= Jean Jacques Ndoudoumou =

Jean Jacques Ndoudoumou is a public servant and disability sports administrator from Cameroon. An albino, he faced discrimination growing up. He later became the General Director of the Cameroonian Regulatory Board for Public Procurement (ARMP) in 2001, leaving in 2012 after he was fired in the midst of a scandal.
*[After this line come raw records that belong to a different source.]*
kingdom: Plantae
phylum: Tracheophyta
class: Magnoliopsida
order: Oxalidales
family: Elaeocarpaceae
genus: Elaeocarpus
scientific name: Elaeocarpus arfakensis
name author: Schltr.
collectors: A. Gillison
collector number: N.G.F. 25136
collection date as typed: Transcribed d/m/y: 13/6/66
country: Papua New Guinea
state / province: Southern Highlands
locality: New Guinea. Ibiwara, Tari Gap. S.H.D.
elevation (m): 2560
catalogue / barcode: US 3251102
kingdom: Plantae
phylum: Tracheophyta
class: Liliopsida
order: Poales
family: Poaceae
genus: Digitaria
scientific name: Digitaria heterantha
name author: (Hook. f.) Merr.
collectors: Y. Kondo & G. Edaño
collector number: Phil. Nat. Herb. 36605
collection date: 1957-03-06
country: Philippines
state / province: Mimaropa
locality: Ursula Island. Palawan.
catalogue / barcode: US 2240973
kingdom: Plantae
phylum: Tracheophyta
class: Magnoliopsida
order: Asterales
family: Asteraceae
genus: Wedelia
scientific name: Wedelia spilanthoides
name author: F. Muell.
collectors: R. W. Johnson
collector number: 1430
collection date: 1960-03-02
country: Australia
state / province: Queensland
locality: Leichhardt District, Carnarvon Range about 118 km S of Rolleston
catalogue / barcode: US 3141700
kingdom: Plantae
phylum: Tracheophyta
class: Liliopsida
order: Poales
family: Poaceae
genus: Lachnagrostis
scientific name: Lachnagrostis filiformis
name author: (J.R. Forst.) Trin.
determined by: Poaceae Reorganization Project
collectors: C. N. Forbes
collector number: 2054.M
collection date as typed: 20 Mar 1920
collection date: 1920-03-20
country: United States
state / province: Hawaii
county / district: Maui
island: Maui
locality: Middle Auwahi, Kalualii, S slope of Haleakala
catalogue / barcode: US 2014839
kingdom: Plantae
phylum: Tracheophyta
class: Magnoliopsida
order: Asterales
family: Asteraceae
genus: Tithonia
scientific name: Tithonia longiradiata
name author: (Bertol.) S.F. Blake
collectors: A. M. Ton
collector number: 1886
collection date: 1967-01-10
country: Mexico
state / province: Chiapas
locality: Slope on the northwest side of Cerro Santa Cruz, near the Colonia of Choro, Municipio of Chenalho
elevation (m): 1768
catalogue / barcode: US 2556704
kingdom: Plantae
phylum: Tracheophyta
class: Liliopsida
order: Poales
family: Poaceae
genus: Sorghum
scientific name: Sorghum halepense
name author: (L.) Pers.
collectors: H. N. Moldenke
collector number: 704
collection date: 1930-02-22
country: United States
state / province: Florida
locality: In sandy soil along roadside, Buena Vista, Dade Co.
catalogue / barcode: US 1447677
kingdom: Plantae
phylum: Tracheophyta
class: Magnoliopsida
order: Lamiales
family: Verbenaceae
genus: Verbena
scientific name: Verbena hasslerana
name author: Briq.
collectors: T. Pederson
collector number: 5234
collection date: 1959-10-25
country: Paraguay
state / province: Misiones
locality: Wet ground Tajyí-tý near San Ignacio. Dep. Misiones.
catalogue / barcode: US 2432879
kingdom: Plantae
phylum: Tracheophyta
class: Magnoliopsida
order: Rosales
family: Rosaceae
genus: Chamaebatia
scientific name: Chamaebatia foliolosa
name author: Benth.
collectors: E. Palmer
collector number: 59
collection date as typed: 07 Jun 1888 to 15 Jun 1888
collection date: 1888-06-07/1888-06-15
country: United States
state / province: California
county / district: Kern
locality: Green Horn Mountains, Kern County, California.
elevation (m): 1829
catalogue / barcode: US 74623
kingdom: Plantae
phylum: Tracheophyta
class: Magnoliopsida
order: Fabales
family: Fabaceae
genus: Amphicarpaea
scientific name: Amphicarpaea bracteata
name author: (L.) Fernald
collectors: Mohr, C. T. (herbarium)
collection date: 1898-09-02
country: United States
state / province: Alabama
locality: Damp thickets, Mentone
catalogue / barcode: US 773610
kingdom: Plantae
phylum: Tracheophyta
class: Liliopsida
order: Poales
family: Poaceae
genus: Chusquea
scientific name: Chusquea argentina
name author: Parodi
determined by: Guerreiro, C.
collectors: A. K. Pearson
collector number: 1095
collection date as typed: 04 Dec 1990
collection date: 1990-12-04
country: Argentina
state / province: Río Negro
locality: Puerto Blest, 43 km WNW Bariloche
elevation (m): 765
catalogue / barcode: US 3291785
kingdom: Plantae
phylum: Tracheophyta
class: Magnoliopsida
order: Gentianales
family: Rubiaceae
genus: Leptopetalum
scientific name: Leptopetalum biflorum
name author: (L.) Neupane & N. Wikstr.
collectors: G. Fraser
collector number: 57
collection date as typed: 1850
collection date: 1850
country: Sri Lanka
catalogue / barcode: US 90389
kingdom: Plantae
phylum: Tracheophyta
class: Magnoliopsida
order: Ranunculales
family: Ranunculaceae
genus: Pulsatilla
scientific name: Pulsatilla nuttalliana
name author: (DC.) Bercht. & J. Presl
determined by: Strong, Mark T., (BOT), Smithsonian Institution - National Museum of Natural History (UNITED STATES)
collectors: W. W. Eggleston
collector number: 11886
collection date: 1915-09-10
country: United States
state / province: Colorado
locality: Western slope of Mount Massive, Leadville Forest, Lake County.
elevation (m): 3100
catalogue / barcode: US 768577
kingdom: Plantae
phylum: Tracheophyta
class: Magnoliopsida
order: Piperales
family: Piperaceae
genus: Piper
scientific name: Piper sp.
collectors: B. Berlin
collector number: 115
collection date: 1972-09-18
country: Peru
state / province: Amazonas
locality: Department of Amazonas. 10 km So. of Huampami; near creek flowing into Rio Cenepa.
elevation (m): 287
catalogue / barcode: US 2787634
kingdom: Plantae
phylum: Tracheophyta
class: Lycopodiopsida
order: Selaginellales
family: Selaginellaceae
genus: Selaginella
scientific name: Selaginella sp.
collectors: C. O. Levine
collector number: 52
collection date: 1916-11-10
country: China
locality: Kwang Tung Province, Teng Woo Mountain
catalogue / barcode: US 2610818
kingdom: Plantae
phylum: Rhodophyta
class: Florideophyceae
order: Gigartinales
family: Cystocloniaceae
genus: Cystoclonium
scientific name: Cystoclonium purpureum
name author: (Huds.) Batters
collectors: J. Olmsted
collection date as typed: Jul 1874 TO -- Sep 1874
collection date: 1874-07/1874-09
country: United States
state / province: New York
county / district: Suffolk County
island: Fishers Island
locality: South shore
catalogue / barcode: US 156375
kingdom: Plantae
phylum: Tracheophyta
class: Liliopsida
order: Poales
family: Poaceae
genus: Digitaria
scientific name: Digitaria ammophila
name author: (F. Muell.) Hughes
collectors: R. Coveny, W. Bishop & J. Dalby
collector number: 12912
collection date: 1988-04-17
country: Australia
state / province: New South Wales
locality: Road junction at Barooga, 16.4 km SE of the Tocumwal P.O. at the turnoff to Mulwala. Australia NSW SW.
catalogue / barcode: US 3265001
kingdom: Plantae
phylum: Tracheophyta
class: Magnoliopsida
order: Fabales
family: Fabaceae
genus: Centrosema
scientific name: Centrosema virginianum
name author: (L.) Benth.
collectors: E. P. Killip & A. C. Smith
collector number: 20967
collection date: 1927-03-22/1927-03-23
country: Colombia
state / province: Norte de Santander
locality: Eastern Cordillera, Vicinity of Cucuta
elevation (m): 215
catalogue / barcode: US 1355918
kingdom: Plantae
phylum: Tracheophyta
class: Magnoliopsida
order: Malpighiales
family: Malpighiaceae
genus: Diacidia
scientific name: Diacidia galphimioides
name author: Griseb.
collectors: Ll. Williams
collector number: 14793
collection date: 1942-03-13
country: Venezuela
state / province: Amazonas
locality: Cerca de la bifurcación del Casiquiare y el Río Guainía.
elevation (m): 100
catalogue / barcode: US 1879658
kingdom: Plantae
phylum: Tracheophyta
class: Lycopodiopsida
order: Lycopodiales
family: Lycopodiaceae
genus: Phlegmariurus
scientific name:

Ndoudoumou is also a sports administrator, serving as the president of the Cameroonian Paralympic Committee. He was elected to the position in 2011, and continued to serve as president in 2016.

== Personal ==
From Zoetele, Ndoudoumou has albinism, and consequently had to deal with a lot of discrimination growing up. He is a traditional leader in Mvoutessi 1, and is also active in his local religious community.

== Public service ==
Ndoudoumou has over 57 years of experience in the public sector. He became the General Director of the Regulatory Board for Public Procurement (ARMP) in 2001. Ndoudoumou had been accused of mismanagement while at ARMP before he was fired from his position in 2012 and ordered to pay back the government. He tried to ignore critics in his fight against corruption, and proclaimed his innocence of the charges of corruption that had been leveled against him. In May 2016, newspapers in Cameroon said that his arrest, related to his actions while at ARMP, was potentially imminent.

Ndoudoumou also served as the President of the Cameroon branch of the World Association for Advocacy and Solidarity of Albinos (ASMODISA).

== Sports administration ==
Ndoudoumou serves as the president of the Cameroonian Paralympic Committee. He has held this position since the organization was formally created on August 21, 2011. Ndoudoumou got the role following the elections for the position in August 2011, winning a four-year term after collecting 84 of the 87 available votes where he was the only candidate running. Ndoudoumou was part of the Cameroon delegation that went to Rio for the 2016 Summer Paralympics.